What this task involves: Copy every line of text in the rows below word for word, leaving out the pictures.

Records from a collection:
=====

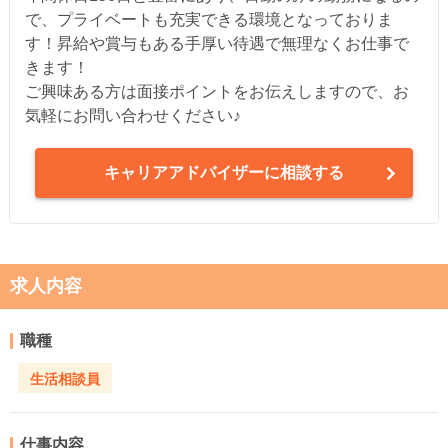
で、プライベートも充実できる環境となっておりま
す！昇給や賞与もある手厚い待遇で無理なくお仕事で
きます！
ご興味ある方は面接ポイントをお伝えしますので、お
気軽にお問い合わせください♪
キャリアアドバイザーに相談する
求人内容
職種
生活相談員
仕事内容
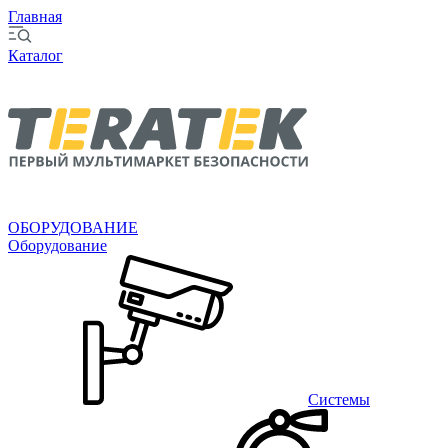
Главная
Каталог
ОБОРУДОВАНИЕ
Оборудование
Системы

=====

Answer space:
で、プライベートも充実できる環境となっておりま
す！昇給や賞与もある手厚い待遇で無理なくお仕事で
きます！
ご興味ある方は面接ポイントをお伝えしますので、お
気軽にお問い合わせください♪
キャリアアドバイザーに相談する
求人内容
職種
生活相談員
仕事内容
Главная
Каталог
ОБОРУДОВАНИЕ
Оборудование
Системы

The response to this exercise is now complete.